Il appartiendrait au professeur, selon des modalités qui restent à préciser, de procéder, à intervalles réguliers (tous les trois ans par exemple) à un bilan de son enseignement : combien de succès au brevet, au baccalauréat, aux grandes écoles ? Sous quelle forme a-t-il complété sa formation ? De quels élargissements pédagogiques peut-il être crédité ? Quelles initiatives personnelles ? Quelle implication dans la vie de l’établissement ? Une fois réunies, ces données seront débattues avec le chef d’établissement – qui retrouve là un rôle accru – en vue d’une évolution de carrière.
L’idée, auquel le ministère semble tenir, n’a rien de fondamentalement choquant, mais, d’une part, elle mérite d’être discutée et clarifiée, d’autre part, elle ne peut, à elle seule, offrir une solution idéale – et les réticences syndicales le montrent.

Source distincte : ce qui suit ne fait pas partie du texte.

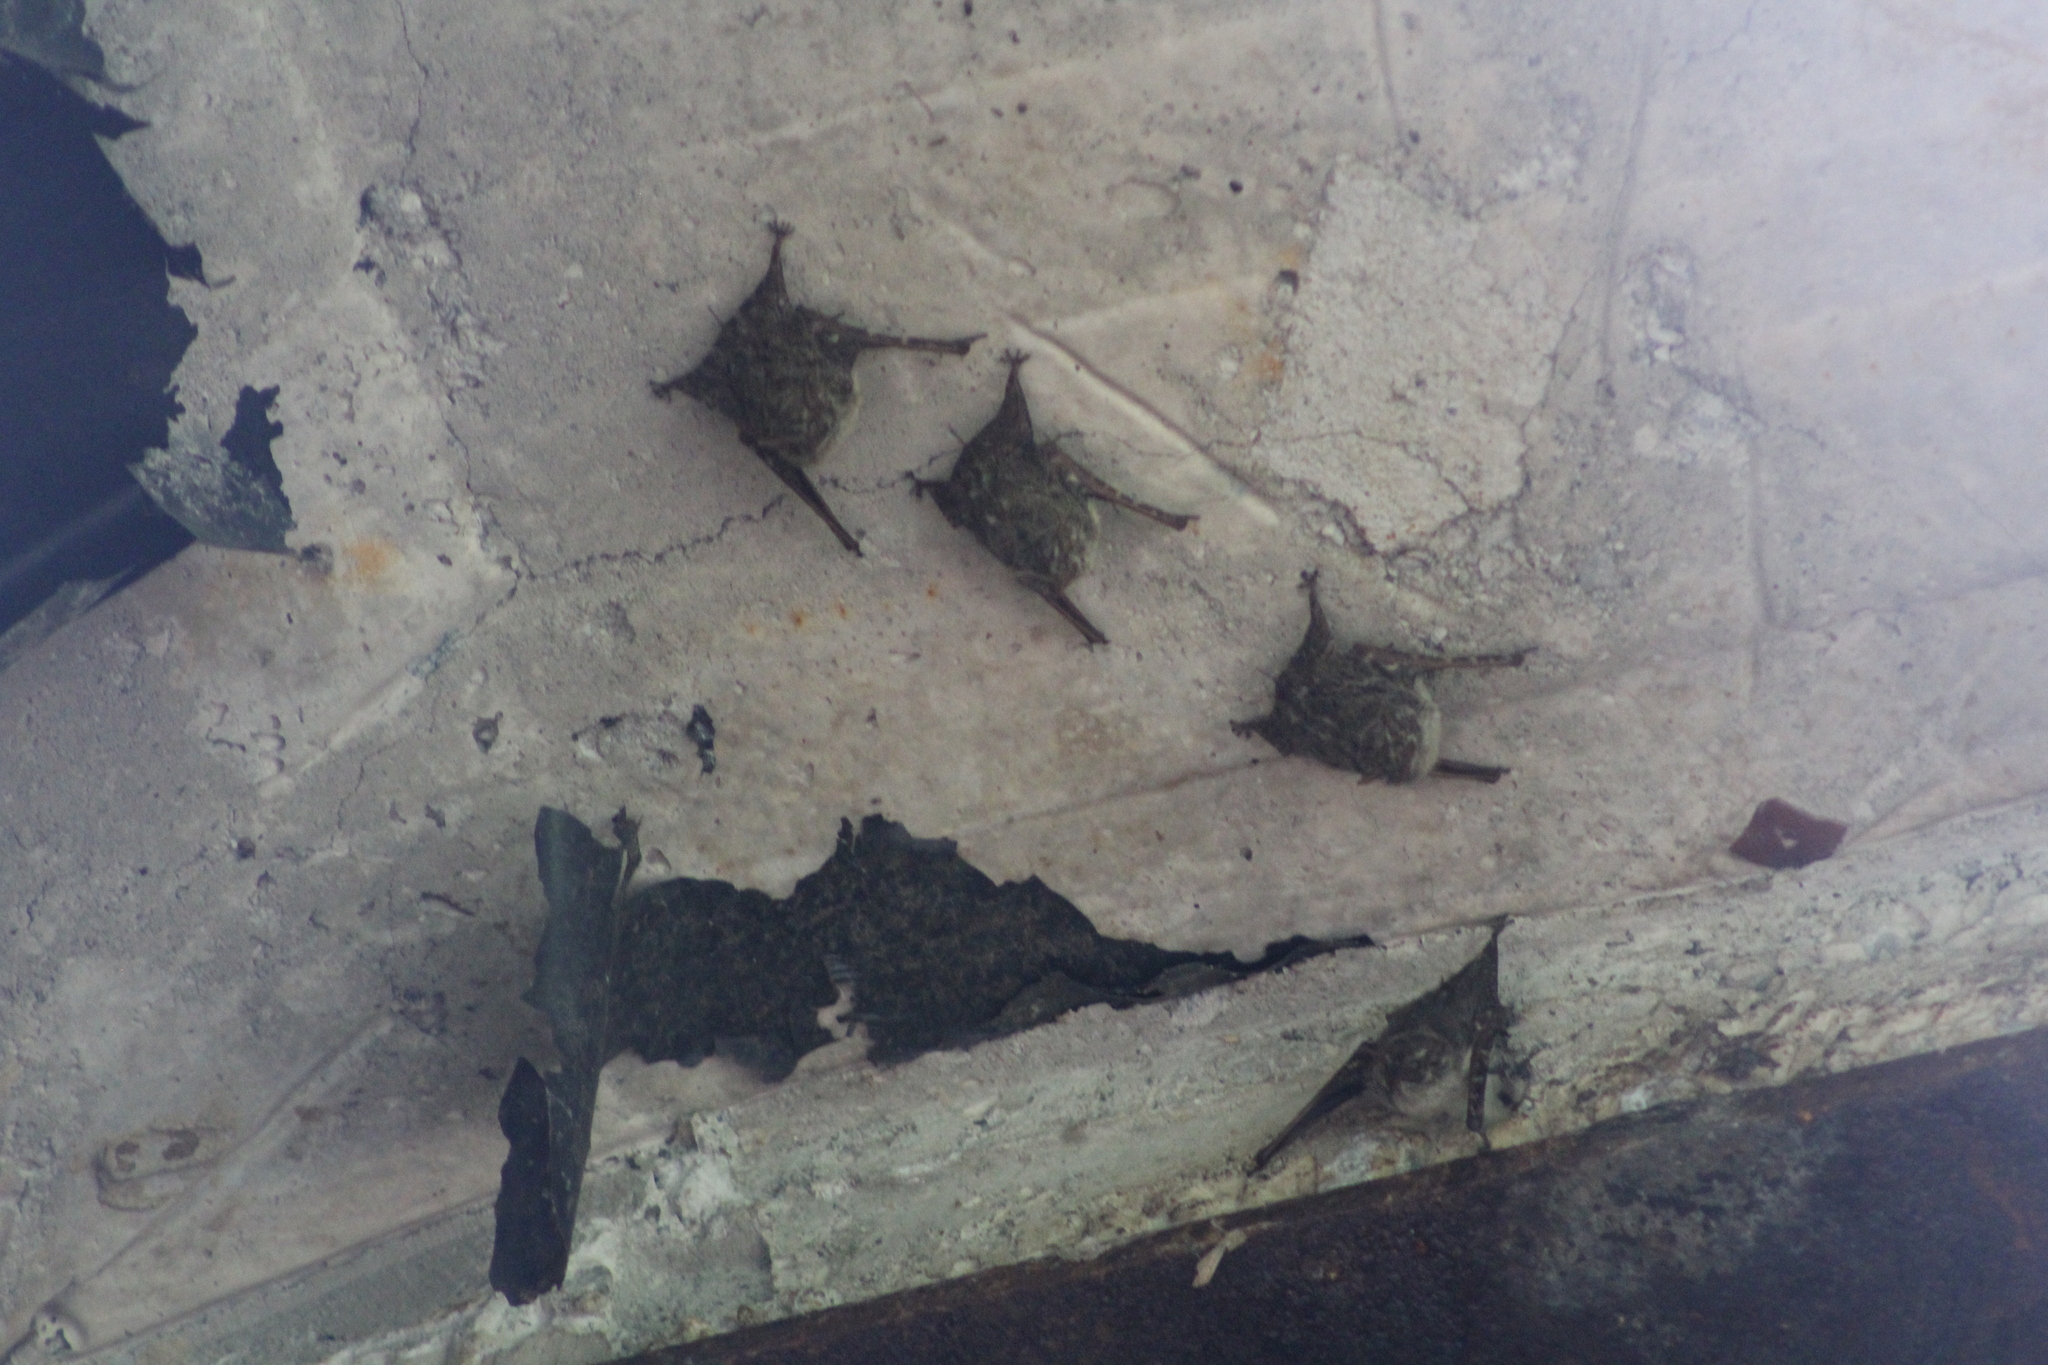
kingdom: Animalia
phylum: Chordata
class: Mammalia
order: Chiroptera
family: Emballonuridae
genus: Rhynchonycteris
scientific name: Rhynchonycteris naso
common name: Proboscis bat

On ne pourra pas faire l’économie d’une vraie vérification professionnelle, régulière et sérieuse, opérée par des professionnels de la discipline (inspecteurs, chargés de mission, professeurs chevronnés, jeunes retraités volontaires…). On butera toujours sur la subjectivité et les limites du chef d’établissement, accepté dans sa fonction (pas toujours facile) de gestionnaire, contesté dans sa prétention à régenter les méthodes ou les contenus des enseignements disciplinaires.
Que faire ? Une promotion au « grand choix » est offerte à qui apportera une solution capable de concilier toutes les exigences.